Recorded information -
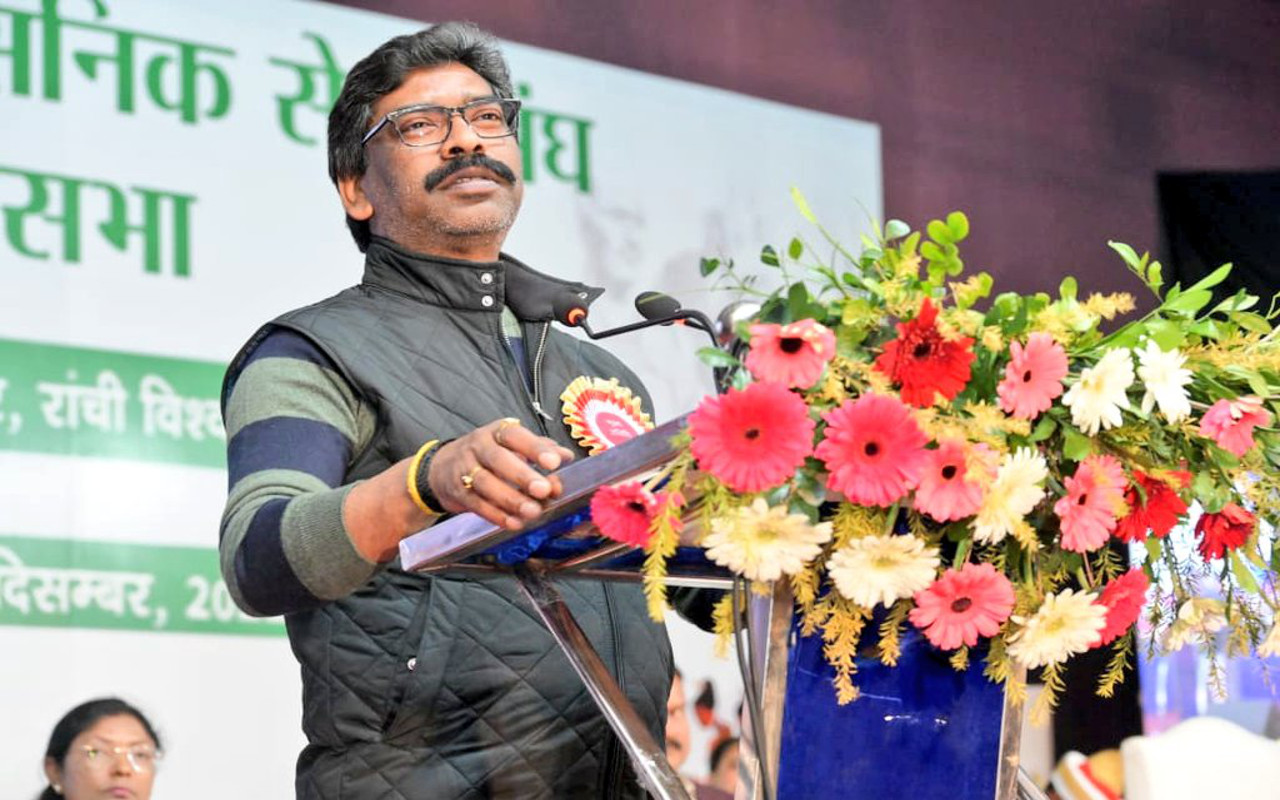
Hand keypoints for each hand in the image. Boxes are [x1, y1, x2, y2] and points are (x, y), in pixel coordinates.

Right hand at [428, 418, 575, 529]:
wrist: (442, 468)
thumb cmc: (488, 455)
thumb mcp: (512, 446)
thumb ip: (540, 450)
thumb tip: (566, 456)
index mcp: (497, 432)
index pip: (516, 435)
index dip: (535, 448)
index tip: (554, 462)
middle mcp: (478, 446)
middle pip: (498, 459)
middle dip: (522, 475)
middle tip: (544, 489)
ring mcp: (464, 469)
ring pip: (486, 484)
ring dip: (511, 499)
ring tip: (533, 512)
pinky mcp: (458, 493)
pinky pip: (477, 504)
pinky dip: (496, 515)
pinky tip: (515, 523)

...

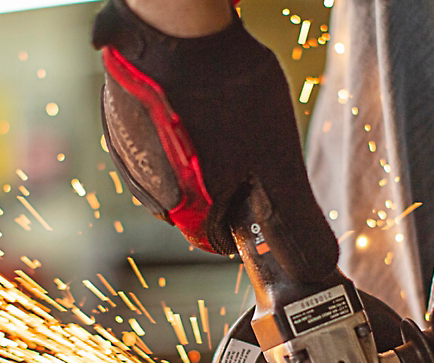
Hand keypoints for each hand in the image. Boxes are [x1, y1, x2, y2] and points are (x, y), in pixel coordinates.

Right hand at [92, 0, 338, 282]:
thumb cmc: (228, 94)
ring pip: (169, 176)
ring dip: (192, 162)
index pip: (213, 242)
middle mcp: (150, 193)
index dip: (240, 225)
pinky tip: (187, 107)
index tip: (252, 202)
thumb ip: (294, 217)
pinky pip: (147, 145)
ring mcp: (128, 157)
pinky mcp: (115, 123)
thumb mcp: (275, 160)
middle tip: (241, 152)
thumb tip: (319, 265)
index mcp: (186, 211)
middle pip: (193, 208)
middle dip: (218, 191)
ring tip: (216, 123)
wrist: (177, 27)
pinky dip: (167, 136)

Try it -
Your answer should consist solely of the lines above from the line with "thumb mcp: (512, 446)" to the line with "pinky tip: (515, 523)", both included, reproduced exactly.

Written solution -
thumb mcp: (512, 446)
thumb ip: (540, 450)
thumb tip: (566, 456)
index mcp: (497, 432)
index pip: (516, 435)
index dip: (535, 448)
index tip: (554, 462)
middle mcp: (478, 446)
middle pip: (498, 459)
middle dip: (522, 475)
middle tip: (544, 489)
ring mcp: (464, 469)
ring pip: (486, 484)
ring dip: (511, 499)
ring tip: (533, 512)
pinky mcp: (458, 493)
pinky pip: (477, 504)
pinky dip: (496, 515)
pinky tip: (515, 523)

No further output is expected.